• PROBLEMS TO SOLVE:
1. From the WCHK Radio text, write out the part starting at "One of the great" and ending at "at WLJA Radio.".
2. According to the WCHK Radio text, which station is Byron Dobbs with now?

• SOURCE PASSAGE:
[Start of section]

One of the great losses to our community was the loss of WCHK Radio in Canton. The station was housed next to Canton Supply and across from Stacey’s Discount on Marietta Highway.
WCHK can’t be mentioned with remembering Byron Dobbs. Byron was the voice of WCHK for many years and is now at WLJA Radio.
Every Christmas morning my parents would turn on WCHK so we could listen to Byron talk to children on the radio about what Santa had brought them.
He would take callers well into the morning and this practice became a ritual in our home.
We were interested to see if we knew any of the callers. Many times we did as our community was a much smaller place than it is now.
Byron also kept us updated on the latest news and weather. During this time of life we did not have 24-hour news coverage. We had WCHK and Byron Dobbs.
This was most significant when it would snow. As children we listened anxiously to the radio awaiting the decision of whether or not school would be called off.
It was Byron who would bring that news to us and I have many times wondered if that brought him joy.
But the bottom line was this; no one was more plugged in to the goings on in our community than Byron was. He was the voice of our community.

[End of section]

• EXTRACTED ENTRIES:

[Start of section]

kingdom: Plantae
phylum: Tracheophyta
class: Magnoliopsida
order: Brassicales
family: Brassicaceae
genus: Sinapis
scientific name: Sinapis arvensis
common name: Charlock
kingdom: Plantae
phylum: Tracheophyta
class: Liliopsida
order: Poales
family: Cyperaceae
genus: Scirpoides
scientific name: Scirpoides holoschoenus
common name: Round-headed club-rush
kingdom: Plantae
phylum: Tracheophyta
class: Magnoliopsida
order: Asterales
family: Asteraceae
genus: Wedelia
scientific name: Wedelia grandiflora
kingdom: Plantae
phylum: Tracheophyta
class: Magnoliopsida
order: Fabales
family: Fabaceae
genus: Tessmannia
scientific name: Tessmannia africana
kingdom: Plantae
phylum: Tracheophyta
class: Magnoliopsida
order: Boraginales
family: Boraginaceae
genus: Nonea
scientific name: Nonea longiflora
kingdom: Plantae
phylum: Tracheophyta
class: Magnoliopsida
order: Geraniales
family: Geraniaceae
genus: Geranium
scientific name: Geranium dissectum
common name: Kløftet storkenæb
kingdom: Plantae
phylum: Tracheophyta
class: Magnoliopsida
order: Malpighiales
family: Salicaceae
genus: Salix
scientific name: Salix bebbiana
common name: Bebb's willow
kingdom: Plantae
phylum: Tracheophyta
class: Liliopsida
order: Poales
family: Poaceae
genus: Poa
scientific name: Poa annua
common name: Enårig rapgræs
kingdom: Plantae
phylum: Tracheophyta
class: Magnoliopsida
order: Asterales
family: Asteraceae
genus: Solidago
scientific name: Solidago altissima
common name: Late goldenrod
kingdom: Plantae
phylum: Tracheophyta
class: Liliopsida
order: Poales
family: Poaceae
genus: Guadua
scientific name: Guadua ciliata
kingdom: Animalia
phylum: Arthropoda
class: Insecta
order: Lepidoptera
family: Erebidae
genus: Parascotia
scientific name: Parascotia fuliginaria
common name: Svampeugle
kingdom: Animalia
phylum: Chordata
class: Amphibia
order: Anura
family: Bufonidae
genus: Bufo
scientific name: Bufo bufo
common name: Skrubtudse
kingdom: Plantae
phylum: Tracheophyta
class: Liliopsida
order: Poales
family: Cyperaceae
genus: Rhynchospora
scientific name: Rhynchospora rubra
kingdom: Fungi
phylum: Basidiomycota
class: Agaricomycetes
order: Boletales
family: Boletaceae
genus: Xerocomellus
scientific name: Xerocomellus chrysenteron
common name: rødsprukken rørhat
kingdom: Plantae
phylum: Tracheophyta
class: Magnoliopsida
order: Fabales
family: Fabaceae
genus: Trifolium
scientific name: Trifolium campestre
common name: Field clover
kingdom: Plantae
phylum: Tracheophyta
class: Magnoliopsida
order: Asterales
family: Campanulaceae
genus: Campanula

[End of section]

• SOLUTIONS TO THE EXERCISE:
1.
One of the great losses to our community was the loss of WCHK Radio in Canton. The station was housed next to Canton Supply and across from Stacey’s Discount on Marietta Highway.
WCHK can’t be mentioned with remembering Byron Dobbs. Byron was the voice of WCHK for many years and is now at WLJA Radio.

2. WLJA Radio